**Text passage**

Whether the component is a bare chip connected to a lead frame, or a package connected to a printed wire board or other substrate, the connections are made between electrical terminations on the electronic component and corresponding electrical terminations on the substrate. One method for making these connections uses metallic or polymeric material that is applied in bumps to the component or substrate terminals. The terminals are aligned and contacted together and the resulting assembly heated to reflow the metallic or polymeric material and solidify the connection.
During subsequent manufacturing steps, the electronic assembly is subjected to cycles of elevated and lowered temperatures. Due to the differences in the coefficient of thermal expansion for the electronic component, the interconnect material, and the substrate, this thermal cycling can stress the components of the assembly and cause it to fail. To prevent failure, the gap between the component and the substrate is filled with a polymeric encapsulant, hereinafter called underfill or underfill encapsulant, to reinforce the interconnect and to absorb some of the stress of the thermal cycling.
Two prominent uses for underfill technology are in packages known in the industry as flip-chip, in which a chip is attached to a lead frame, and ball grid array, in which a package of one or more chips is attached to a printed wire board.
The underfill encapsulation may take place after the reflow of the metallic or polymeric interconnect, or it may take place simultaneously with the reflow. If underfill encapsulation takes place after reflow of the interconnect, a measured amount of underfill encapsulant material will be dispensed along one or more peripheral sides of the electronic assembly and capillary action within the component-to-substrate gap draws the material inward. The substrate may be preheated if needed to achieve the desired level of encapsulant viscosity for the optimum capillary action. After the gap is filled, additional underfill encapsulant may be dispensed along the complete assembly periphery to help reduce stress concentrations and prolong the fatigue life of the assembled structure. The underfill encapsulant is subsequently cured to reach its optimized final properties.
If underfill encapsulation is to take place simultaneously with reflow of the solder or polymeric interconnects, the underfill encapsulant, which can include a fluxing agent if solder is the interconnect material, first is applied to either the substrate or the component; then terminals on the component and substrate are aligned and contacted and the assembly heated to reflow the metallic or polymeric interconnect material. During this heating process, curing of the underrill encapsulant occurs simultaneously with reflow of the metallic or polymeric interconnect material.
For single chip packaging involving high volume commodity products, a failed chip can be discarded without significant loss. However, it becomes expensive to discard multi-chip packages with only one failed chip and the ability to rework the failed component would be a manufacturing advantage. Today, one of the primary thrusts within the semiconductor industry is to develop not only an underfill encapsulant that will meet all the requirements for reinforcement of the interconnect, but also an underfill encapsulant that will be reworkable, allowing for the failed component to be removed without destroying the substrate.
Conventional underfill technology uses low viscosity thermosetting organic materials, the most widely used being epoxy/anhydride systems. In order to achieve the required mechanical performance, relatively high molecular weight thermoplastics would be the preferred compositions for underfill materials. These materials, however, have high viscosity or even solid film form, which are drawbacks to the manufacturing process. Therefore, there is a need for new underfill encapsulant compositions that are easily dispensable to conform with automated manufacturing processes, and that are reworkable.
This invention relates to a curable underfill encapsulant compositions comprising allylated amide compounds, a free radical curing agent and/or a photoinitiator, and optionally, one or more fillers or other additives. The composition optionally may also contain mono- or polyfunctional vinyl compounds.

**Dataset excerpt**
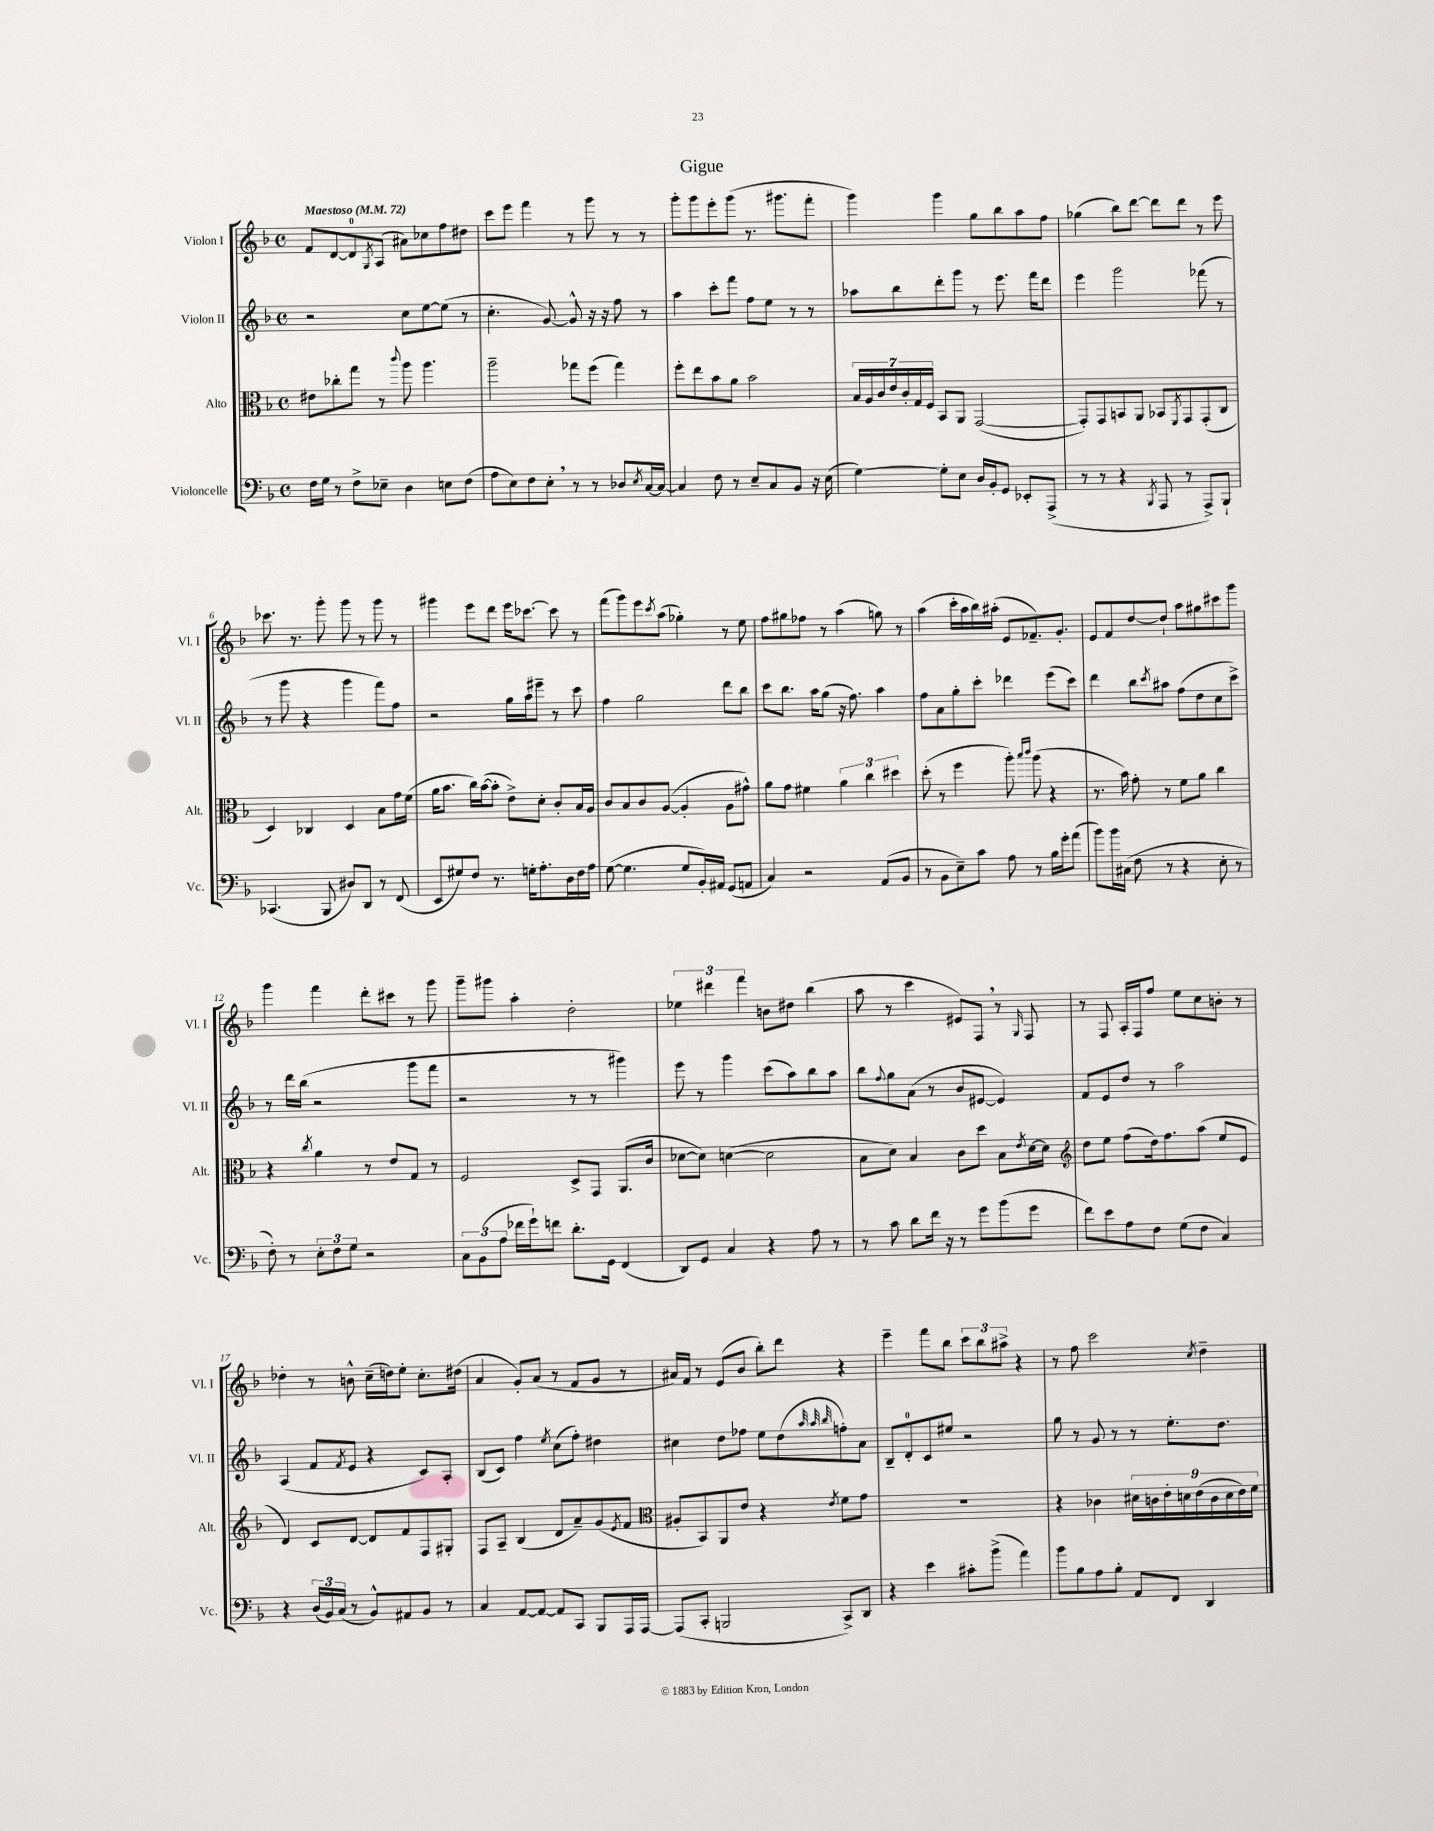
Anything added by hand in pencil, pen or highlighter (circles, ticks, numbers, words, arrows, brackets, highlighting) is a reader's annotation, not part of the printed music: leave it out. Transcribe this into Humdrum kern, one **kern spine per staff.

**Given problem**
How would you put this sentence from the underfill passage into Spanish: "The underfill encapsulant is subsequently cured to reach its optimized final properties."

**Full solution**
El encapsulante de relleno inferior se cura posteriormente para alcanzar sus propiedades finales optimizadas.